→ **Texto de lectura**
Son dos formas radicalmente distintas de
acercarse al conocimiento del pasado. La primera se basa en pruebas
documentales que se interpretan a la luz de un esquema racional; el segundo
quiere dar lecciones morales
RAQUEL MARIN |
Continúa la batalla por la historia. Y
continuará, porque, como ha escrito Richard Rorty, la lucha por el relato del
pasado es la lucha por el liderazgo político. Me atrevería a matizarlo: es la
lucha por la legitimidad, tanto de líderes como de instituciones. Cuando la
Biblia narra la creación del hombre en primer lugar y de la mujer a partir de
la extracción de una costilla suya —porque “no es bueno que el hombre esté
solo”—, está legitimando la postergación y sumisión del género femenino; como
cuando relata el pecado original está justificando la obligación de trabajar.
Me
objetarán: pero la Biblia no es un libro de historia; es una narración
legendaria, es puro mito; son hechos que no están avalados por evidencia
alguna; aceptarlos o no es un acto de fe. De acuerdo. Pero es que el mito, no
lo olvidemos, fue el origen de la historia y ha seguido estando íntimamente
unido a ella hasta hoy mismo —y en dosis nada despreciables—.

→ **Ejercicio propuesto**
Responda a partir del texto de lectura:
(a) ¿A quién se atribuye la afirmación de que la lucha por el relato del pasado es la lucha por el liderazgo político?
(b) ¿Qué justifica el relato bíblico del pecado original?
(c) ¿Qué fue el origen de la historia?

[Registros guardados]
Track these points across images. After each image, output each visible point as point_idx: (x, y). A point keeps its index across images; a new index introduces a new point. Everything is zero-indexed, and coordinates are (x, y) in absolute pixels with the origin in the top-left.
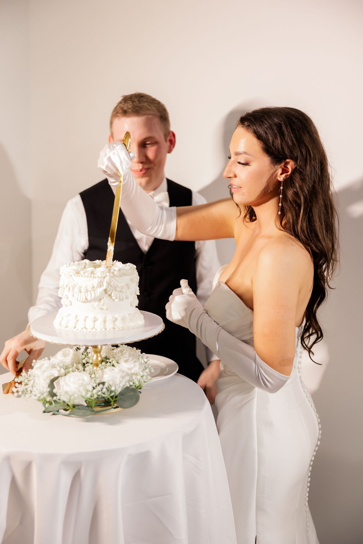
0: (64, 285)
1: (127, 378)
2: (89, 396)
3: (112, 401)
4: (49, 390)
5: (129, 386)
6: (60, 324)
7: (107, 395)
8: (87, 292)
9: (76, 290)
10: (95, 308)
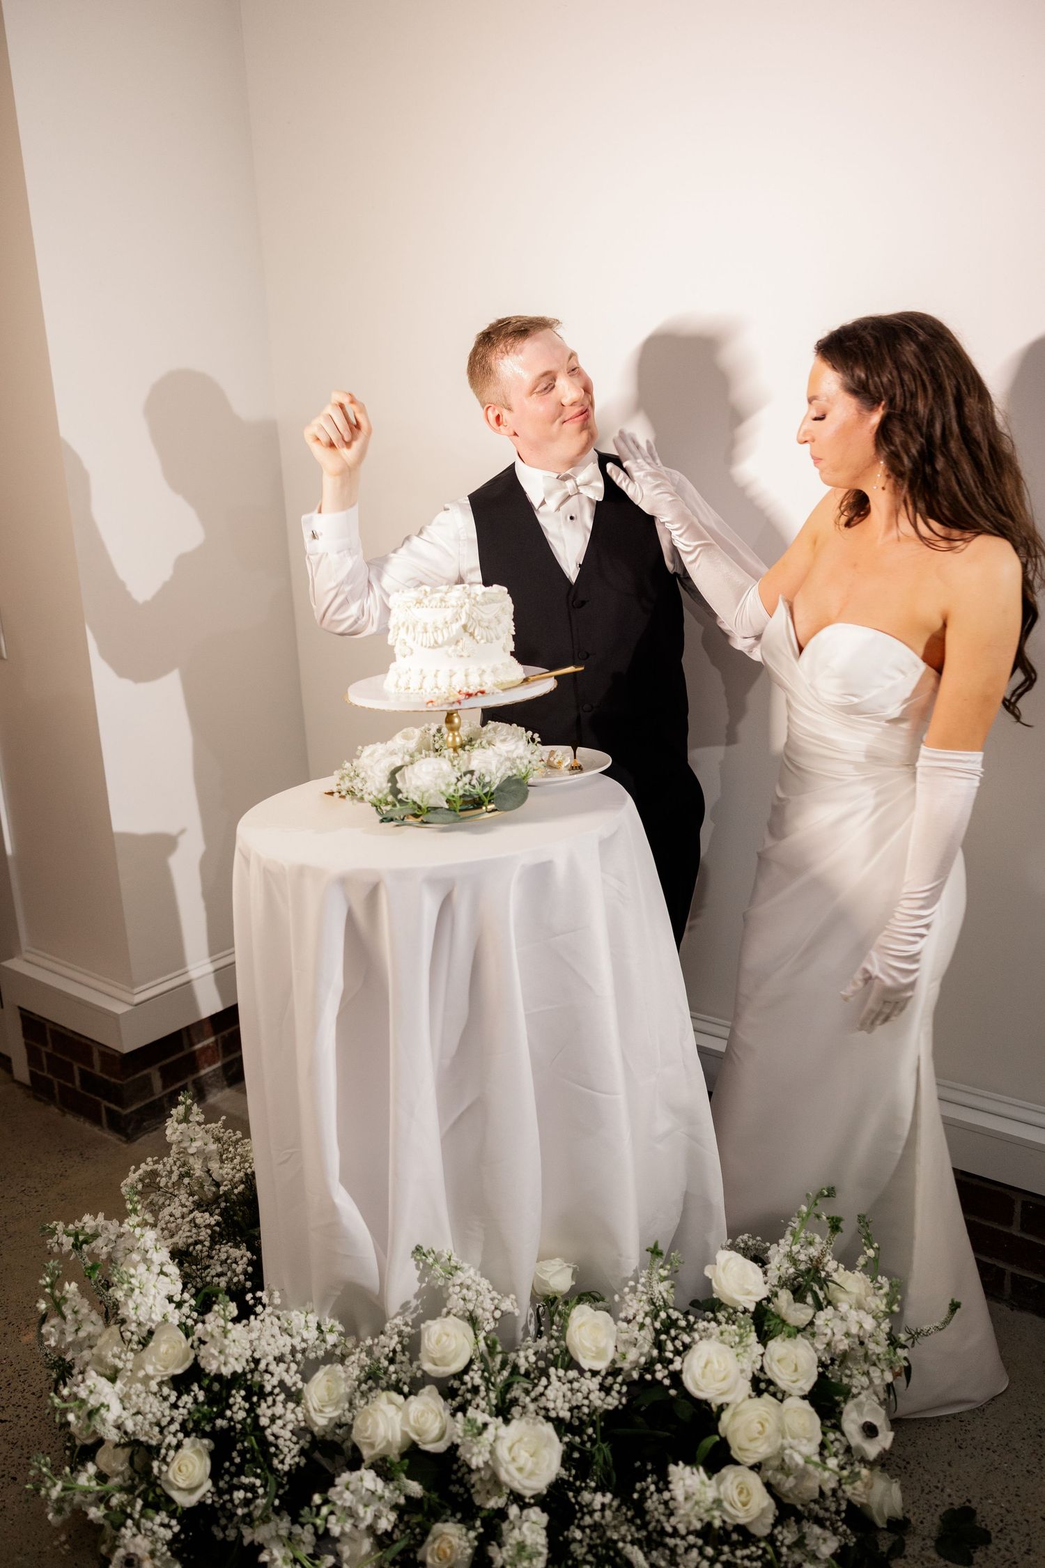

→ **Respuesta del ejercicio**
(a) A Richard Rorty.
(b) La obligación de trabajar.
(c) El mito.